Handling mental health issues in the context of a divorce, particularly when children are involved, requires awareness and finesse. Whether you are the person suffering from the illness or the other party, it is important to recognize and respect the challenges associated with the interplay of mental health and the family court system. Sometimes, what seems obvious to one spouse is not at all apparent to the other spouse—or to the court.

Washington is a “no-fault” divorce state, so a person’s behaviors are generally not permitted to influence the court’s decision when dividing the assets and liabilities of a couple. The same cannot be said of the court’s determination of a Parenting Plan or residential schedule for a couple’s minor children. Indeed, our statutes may permit or even require restrictions on a parent’s residential time if they suffer from “a long-term emotional or physical impairment which interferes with the parent’s performance of parenting functions . . . .” RCW 26.09.191(3)(b).

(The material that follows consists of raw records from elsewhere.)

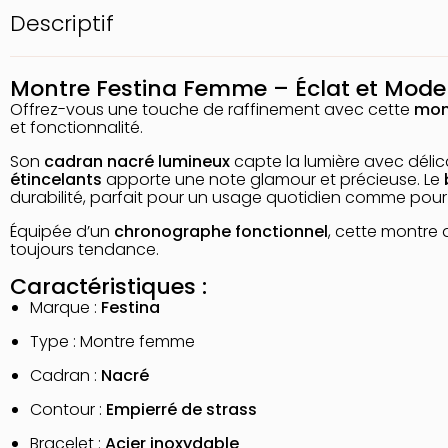
Descriptif
Montre Festina Femme – Éclat et Mode
Offrez-vous une touche de raffinement avec cette
mon
et fonctionnalité.
Son
cadran nacré lumineux
capte la lumière avec délic
étincelants
apporte une note glamour et précieuse. Le
durabilité, parfait pour un usage quotidien comme pour 
Équipée d’un
chronographe fonctionnel
, cette montre a
toujours tendance.
Caractéristiques :
Marque :
Festina
Type : Montre femme
Cadran :
Nacré
Contour :
Empierré de strass
Bracelet :
Acier inoxydable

Of course, the operative phrase in the statute is the impairment must interfere with the parent’s ability to perform parenting functions. What constitutes a genuine impairment versus what is simply a difference in “parenting style” is subject to debate and discussion. Achieving a clear understanding of the difference between the two—from the perspective of the judicial system—is important in terms of building a case, and in terms of managing the expectations of both parents.

The interplay between mental health and performance of parenting functions is a difficult concept to analyze, from either parent’s perspective. Having a legal advocate who is experienced in handling divorces in which one spouse is mentally ill can make the difference in the outcome of a parenting plan or custody agreement. It is critical for a divorcing couple to build a support team which consists of a qualified attorney, a parenting evaluator and other professionals capable of addressing concerns and attempting to achieve results that are child-focused and sensitive to the delicate nature of the issues involved.

What is most important, however, is to recognize that mental health problems are not uncommon and the associated challenges can be addressed adequately in the legal process.